Es gibt übrigens Artgenossen von dir, die haben längst angefangen, den Kriegsopfern zu helfen, und manche haben sogar Platz gemacht in ihrer Wohnung oder ihrem Haus, damit andere wieder ein Dach über dem Kopf haben. Und was machst du? Du erklärst deiner Frau, warum es Kriege gibt, und gehst zufrieden ins Bett, wenn sie nicht mit Gegenständen nach dir geworfen hat. Hast du dich schon mal gefragt, ob Häuser ihren temporären Inhalt genauso niedlich finden wie umgekehrt? Ob Häuser mit ihren Bewohnern glücklich sind? Oder konkret, ob ich mir in meinem Innern nicht auch was anderes vorstellen oder gar wünschen, ja, aus tiefstem Steinherzen ersehnen könnte als dich unempathische Nuss?!
Damit du es weißt: Wir Häuser leiden mit, wenn unsere Schwestern und Brüder von irgendwelchen geisteskranken Menschen bombardiert werden. Uns ist es nicht egal, dass in Charkiw die Blüte der sowjetischen Moderne, der Konstruktivismus oder, wie du sagen würdest, der Bauhausstil gerade in ein Steinmehlgebirge verwandelt wird. Wir schreien vor Schmerz, wenn die Menschen vor Angst schreiend ihre Häuser verlassen oder aber, weil sie das nicht mehr geschafft haben, unter deren zerstückelten Körpern sterben müssen.
Und ich sag dir noch was: Auch unsere entfernteren Verwandten vergessen wir nicht, seit eure Medien bequem nur noch den Nachbarkrieg übertragen. Wir denken immer noch mit Stolz und mit Wut an die frühislamischen Pfefferkuchenhäuser von Sanaa, die erst von eurem Klimawandel kaputtgeregnet wurden, jetzt von den Raketen eures Lieblingskunden Saudi-Arabien ausgelöscht werden. An die stilvollen orthodoxen Kirchen von Tigray, die in einer Koproduktion von korrupten Separatisten, Truppen eines größenwahnsinnigen Friedensnobelpreisträgers und einer unmenschlichen Nachbardiktatur eliminiert werden. An die Häuser der Bauern und Bäuerinnen von Afrin und den anderen okkupierten Kantonen des nordsyrischen Rojava, zerschossen von deutschen Panzern, in denen türkische NATO-Alliierte saßen und weiter sitzen.
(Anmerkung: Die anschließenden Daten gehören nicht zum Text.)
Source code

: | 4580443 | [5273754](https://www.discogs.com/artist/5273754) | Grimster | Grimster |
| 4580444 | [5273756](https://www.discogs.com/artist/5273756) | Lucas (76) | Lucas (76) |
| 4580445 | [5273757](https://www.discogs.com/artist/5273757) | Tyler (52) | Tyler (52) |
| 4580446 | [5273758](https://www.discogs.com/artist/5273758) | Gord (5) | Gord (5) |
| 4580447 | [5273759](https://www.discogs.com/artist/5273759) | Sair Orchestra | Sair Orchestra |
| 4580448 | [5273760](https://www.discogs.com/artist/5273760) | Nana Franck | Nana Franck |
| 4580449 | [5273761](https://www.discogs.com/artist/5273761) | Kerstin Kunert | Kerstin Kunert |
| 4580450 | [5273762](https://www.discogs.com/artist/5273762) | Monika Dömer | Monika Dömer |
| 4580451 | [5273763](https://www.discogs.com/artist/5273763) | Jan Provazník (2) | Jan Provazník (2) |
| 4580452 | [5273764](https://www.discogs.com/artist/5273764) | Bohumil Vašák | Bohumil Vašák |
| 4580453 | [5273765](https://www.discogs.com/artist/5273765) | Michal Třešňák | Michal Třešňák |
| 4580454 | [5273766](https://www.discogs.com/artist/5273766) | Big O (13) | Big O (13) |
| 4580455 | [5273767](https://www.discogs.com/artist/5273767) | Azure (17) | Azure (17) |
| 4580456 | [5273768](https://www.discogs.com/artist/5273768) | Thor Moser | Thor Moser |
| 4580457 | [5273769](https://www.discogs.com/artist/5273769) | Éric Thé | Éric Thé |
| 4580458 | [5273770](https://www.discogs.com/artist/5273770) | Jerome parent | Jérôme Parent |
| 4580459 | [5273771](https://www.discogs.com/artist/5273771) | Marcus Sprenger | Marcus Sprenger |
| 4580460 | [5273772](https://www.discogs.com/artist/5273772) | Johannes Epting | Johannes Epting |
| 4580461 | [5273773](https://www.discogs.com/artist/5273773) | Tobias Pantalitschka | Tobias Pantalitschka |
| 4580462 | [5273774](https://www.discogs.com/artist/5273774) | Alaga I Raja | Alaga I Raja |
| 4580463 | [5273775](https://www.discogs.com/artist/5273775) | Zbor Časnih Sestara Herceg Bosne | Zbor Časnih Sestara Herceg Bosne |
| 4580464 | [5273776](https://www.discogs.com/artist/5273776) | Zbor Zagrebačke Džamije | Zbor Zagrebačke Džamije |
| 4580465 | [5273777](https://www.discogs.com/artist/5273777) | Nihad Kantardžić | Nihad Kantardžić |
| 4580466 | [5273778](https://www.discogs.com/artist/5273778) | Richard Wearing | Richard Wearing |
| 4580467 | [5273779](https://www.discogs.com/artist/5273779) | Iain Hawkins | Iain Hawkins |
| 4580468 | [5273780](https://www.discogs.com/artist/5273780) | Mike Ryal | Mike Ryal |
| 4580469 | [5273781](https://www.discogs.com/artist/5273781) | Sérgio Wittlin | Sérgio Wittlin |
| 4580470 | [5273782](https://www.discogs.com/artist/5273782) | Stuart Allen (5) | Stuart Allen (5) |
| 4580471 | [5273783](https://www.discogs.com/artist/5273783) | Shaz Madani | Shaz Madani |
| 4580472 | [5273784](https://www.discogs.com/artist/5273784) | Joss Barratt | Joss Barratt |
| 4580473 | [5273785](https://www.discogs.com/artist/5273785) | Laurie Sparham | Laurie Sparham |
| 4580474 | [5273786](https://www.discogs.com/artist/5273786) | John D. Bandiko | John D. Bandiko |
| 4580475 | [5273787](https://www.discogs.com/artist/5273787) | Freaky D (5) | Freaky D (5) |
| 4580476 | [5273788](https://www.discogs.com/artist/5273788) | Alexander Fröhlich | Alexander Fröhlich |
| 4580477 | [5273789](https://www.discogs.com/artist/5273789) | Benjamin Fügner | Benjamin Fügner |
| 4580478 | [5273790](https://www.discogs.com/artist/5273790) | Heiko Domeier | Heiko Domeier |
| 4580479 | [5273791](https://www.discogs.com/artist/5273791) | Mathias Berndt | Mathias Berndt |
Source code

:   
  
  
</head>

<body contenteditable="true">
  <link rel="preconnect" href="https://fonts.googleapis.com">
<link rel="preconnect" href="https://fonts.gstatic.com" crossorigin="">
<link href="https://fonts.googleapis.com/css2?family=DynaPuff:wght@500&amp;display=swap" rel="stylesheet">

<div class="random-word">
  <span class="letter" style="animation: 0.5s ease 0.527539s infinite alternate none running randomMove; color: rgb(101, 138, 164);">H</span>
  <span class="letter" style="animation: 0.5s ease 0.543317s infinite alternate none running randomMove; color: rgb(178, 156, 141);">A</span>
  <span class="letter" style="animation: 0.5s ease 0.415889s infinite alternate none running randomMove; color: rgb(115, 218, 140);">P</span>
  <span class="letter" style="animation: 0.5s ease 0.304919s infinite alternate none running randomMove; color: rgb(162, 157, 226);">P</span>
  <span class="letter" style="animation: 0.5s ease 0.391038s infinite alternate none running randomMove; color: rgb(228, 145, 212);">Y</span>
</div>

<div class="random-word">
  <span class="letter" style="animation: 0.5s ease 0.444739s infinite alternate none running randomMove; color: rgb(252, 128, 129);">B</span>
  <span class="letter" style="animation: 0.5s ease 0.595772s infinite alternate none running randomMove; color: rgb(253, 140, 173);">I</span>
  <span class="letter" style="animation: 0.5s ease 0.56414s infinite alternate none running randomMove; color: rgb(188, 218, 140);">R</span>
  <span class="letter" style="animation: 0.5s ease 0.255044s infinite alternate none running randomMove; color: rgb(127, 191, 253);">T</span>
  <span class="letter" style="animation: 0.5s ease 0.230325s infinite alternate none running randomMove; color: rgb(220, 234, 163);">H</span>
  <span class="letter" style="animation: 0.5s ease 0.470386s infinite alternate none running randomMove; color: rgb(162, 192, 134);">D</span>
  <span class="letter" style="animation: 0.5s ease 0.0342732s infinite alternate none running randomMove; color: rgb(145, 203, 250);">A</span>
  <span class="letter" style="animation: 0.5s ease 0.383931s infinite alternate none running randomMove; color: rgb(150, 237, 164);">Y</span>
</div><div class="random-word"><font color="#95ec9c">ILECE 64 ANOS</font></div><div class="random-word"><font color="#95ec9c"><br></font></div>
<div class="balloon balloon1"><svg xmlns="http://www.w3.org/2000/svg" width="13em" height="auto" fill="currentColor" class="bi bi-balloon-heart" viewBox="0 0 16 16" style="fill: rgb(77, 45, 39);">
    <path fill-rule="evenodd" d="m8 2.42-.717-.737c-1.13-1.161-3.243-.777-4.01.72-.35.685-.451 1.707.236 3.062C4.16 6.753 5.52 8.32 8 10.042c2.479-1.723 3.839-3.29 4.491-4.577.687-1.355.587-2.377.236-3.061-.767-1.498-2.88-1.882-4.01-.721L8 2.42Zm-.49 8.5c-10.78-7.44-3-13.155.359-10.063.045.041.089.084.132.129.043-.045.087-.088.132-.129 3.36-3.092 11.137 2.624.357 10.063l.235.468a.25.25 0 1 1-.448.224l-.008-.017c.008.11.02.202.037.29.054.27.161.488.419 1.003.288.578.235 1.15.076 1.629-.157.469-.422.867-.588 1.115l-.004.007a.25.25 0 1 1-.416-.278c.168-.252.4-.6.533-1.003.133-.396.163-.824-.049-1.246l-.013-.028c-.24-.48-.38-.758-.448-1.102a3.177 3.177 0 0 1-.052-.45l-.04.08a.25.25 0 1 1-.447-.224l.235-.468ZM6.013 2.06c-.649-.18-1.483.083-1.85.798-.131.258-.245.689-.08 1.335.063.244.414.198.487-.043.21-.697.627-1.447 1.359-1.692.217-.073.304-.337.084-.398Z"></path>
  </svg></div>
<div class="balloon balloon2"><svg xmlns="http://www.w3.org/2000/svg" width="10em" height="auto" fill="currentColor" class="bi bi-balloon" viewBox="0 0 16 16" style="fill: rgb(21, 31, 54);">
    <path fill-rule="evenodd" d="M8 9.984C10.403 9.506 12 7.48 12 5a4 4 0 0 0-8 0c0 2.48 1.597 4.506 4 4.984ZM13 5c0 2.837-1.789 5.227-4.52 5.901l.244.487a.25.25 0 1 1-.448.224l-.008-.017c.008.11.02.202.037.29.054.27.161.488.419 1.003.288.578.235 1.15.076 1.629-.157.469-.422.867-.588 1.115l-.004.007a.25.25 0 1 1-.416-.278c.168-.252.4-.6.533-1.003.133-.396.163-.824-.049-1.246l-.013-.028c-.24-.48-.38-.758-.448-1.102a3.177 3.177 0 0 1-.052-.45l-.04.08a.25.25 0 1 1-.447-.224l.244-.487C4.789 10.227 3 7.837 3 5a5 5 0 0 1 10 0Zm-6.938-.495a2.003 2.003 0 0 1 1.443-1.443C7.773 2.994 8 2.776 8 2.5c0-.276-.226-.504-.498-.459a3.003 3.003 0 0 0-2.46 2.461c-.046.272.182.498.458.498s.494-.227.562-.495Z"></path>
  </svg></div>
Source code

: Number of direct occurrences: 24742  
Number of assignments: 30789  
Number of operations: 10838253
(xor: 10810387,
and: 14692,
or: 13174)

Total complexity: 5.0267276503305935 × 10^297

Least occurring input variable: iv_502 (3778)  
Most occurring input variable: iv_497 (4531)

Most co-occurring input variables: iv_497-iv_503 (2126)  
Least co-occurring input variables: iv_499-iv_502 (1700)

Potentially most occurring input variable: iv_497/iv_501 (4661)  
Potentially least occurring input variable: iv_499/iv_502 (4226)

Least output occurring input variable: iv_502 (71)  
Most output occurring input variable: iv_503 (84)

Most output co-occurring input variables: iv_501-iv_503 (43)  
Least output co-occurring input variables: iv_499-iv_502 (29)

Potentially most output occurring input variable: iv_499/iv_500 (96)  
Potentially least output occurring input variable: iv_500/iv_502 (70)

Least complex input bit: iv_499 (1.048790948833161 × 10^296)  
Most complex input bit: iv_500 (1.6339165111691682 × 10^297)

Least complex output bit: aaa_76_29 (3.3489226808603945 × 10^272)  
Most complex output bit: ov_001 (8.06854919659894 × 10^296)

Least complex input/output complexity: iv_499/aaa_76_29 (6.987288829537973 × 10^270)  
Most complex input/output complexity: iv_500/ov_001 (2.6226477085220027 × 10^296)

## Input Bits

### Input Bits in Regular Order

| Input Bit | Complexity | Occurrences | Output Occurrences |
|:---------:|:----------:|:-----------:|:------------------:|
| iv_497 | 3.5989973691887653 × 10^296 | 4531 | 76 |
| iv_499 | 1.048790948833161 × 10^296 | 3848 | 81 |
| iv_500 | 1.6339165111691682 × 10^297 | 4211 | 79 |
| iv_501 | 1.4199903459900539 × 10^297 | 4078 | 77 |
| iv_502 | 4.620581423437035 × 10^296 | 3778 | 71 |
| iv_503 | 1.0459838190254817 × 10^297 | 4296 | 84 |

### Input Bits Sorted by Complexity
Bist du noch da? Nee, ich frag nur, weil ihr Menschen oft wegrennt, wo nachgedacht wird. Sich gruseln ist ja auch angenehmer. Na dann, grusel dich weiter vor deinem Fernseher. Und freu dich auf zu Hause jeden Abend, wenn du von deinem Bullshit-Job kommst. Nur guck bitte nicht genauer hin im Haus. Wir Häuser sind solidarisch. Ich schick immer mal einen Stein in die Ukraine, ein Stück Regenrinne nach Jemen, eine Türklinke nach Tigray. Du merkst es nicht, und ich kann es geben. Ewig steh ich eh nicht. Spätestens, wenn eure Totrüstung sich ihren Namen verdient hat und Krieg endlich auf der ganzen Welt herrscht, bin ich weg. So lange wünsche ich dir einen geruhsamen Feierabend.